** What is needed **
Would you print every entry below exactly as written, omitting the images?

** Information **
----------
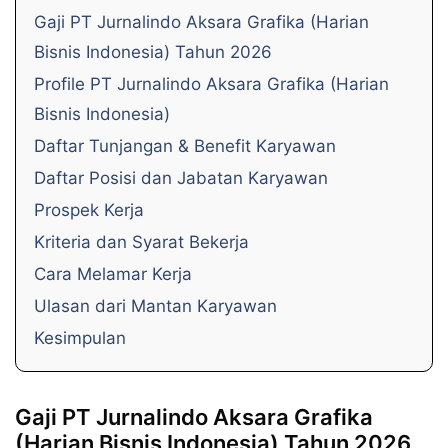
Gaji PT Jurnalindo Aksara Grafika (Harian
Bisnis Indonesia) Tahun 2026
Profile PT Jurnalindo Aksara Grafika (Harian
Bisnis Indonesia)
Daftar Tunjangan & Benefit Karyawan
Daftar Posisi dan Jabatan Karyawan
Prospek Kerja
Kriteria dan Syarat Bekerja
Cara Melamar Kerja
Ulasan dari Mantan Karyawan
Kesimpulan
Gaji PT Jurnalindo Aksara Grafika
(Harian Bisnis Indonesia) Tahun 2026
----------
** Output **
Gaji PT Jurnalindo Aksara Grafika (Harian
Bisnis Indonesia) Tahun 2026
Profile PT Jurnalindo Aksara Grafika (Harian
Bisnis Indonesia)
Daftar Tunjangan & Benefit Karyawan
Daftar Posisi dan Jabatan Karyawan
Prospek Kerja
Kriteria dan Syarat Bekerja
Cara Melamar Kerja
Ulasan dari Mantan Karyawan
Kesimpulan
Gaji PT Jurnalindo Aksara Grafika
(Harian Bisnis Indonesia) Tahun 2026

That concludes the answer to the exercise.